On 3/18/22 17:48, Paolo Bonzini wrote:
This reverts commit cf3e26427c08ad9015956293ab389004ac6a338e.
Multi-vCPU Hyper-V guests started crashing randomly on boot with the
latest kvm/queue and the problem can be bisected the problem to this
particular patch. Basically, I'm not able to boot e.g. 16-vCPU guest
successfully anymore. Both Intel and AMD seem to be affected.

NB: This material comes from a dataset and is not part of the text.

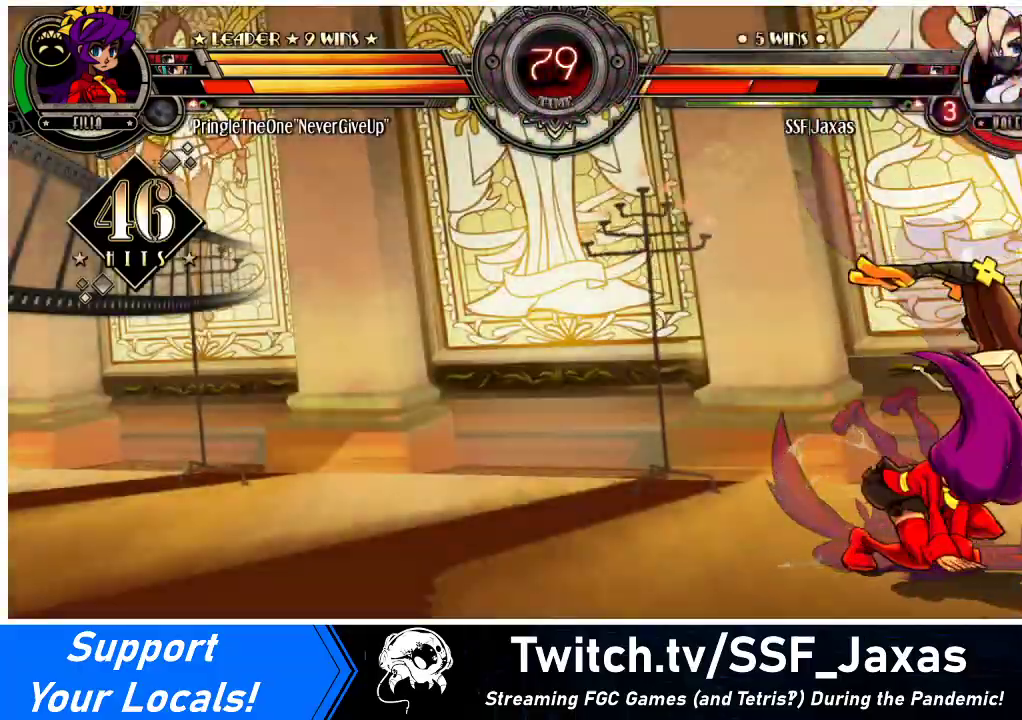
{"buttons": ["CIRCLE", "TRIANGLE", "DPAD_RIGHT"], "events": [[33, "CIRCLE", "up"], [33, "TRIANGLE", "up"], [67, "CIRCLE", "down"], [67, "TRIANGLE", "down"], [167, "CIRCLE", "up"], [167, "TRIANGLE", "up"], [200, "CIRCLE", "down"], [233, "TRIANGLE", "down"], [300, "CIRCLE", "up"], [300, "TRIANGLE", "up"], [367, "CIRCLE", "down"], [367, "TRIANGLE", "down"], [433, "TRIANGLE", "up"], [467, "CIRCLE", "up"], [500, "CIRCLE", "down"], [500, "TRIANGLE", "down"]]}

Reverting
the commit saves the day.
Reported-by: Vitaly Kuznetsov <vkuznets@xxxxxxxxxx>
Signed-off-by: Paolo Bonzini <pbonzini@xxxxxxxxxx>
This is not enough, the following is also needed to account
for "KVM: x86/mmu: Defer TLB flush to caller when freeing TDP MMU shadow
pages":
------------------- 8< ----------------
From: Paolo Bonzini <pbonzini@xxxxxxxxxx>
Subject: [PATCH] kvm: x86/mmu: Flush TLB before zap_gfn_range releases RCU
Since "KVM: x86/mmu: Zap only TDP MMU leafs in kvm_zap_gfn_range()"
is going to be reverted, it's not going to be true anymore that
the zap-page flow does not free any 'struct kvm_mmu_page'. Introduce
an early flush before tdp_mmu_zap_leafs() returns, to preserve
bisectability.
Signed-off-by: Paolo Bonzini <pbonzini@xxxxxxxxxx>
diff --git a/arch/x86/kvm/mmu/tdp_mmu.c b/arch/x86/kvm/mmu/tdp_mmu.c
index af60922906ef..7f63e1a704e3 100644
--- a/arch/x86/kvm/mmu/tdp_mmu.c
+++ b/arch/x86/kvm/mmu/tdp_mmu.c
@@ -941,13 +941,17 @@ static bool tdp_mmu_zap_leafs(struct kvm *kvm, struct kvm_mmu_page *root,
flush = true;
}
+ /*
+ * Need to flush before releasing RCU. TODO: do it only if intermediate
+ * page tables were zapped; there is no need to flush under RCU protection
+ * if no 'struct kvm_mmu_page' is freed.
+ */
+ if (flush)
+ kvm_flush_remote_tlbs_with_address(kvm, start, end - start);
+
rcu_read_unlock();
- /*
- * Because this flow zaps _only_ leaf SPTEs, the caller doesn't need
- * to provide RCU protection as no 'struct kvm_mmu_page' will be freed.
- */
- return flush;
+ return false;
}
/*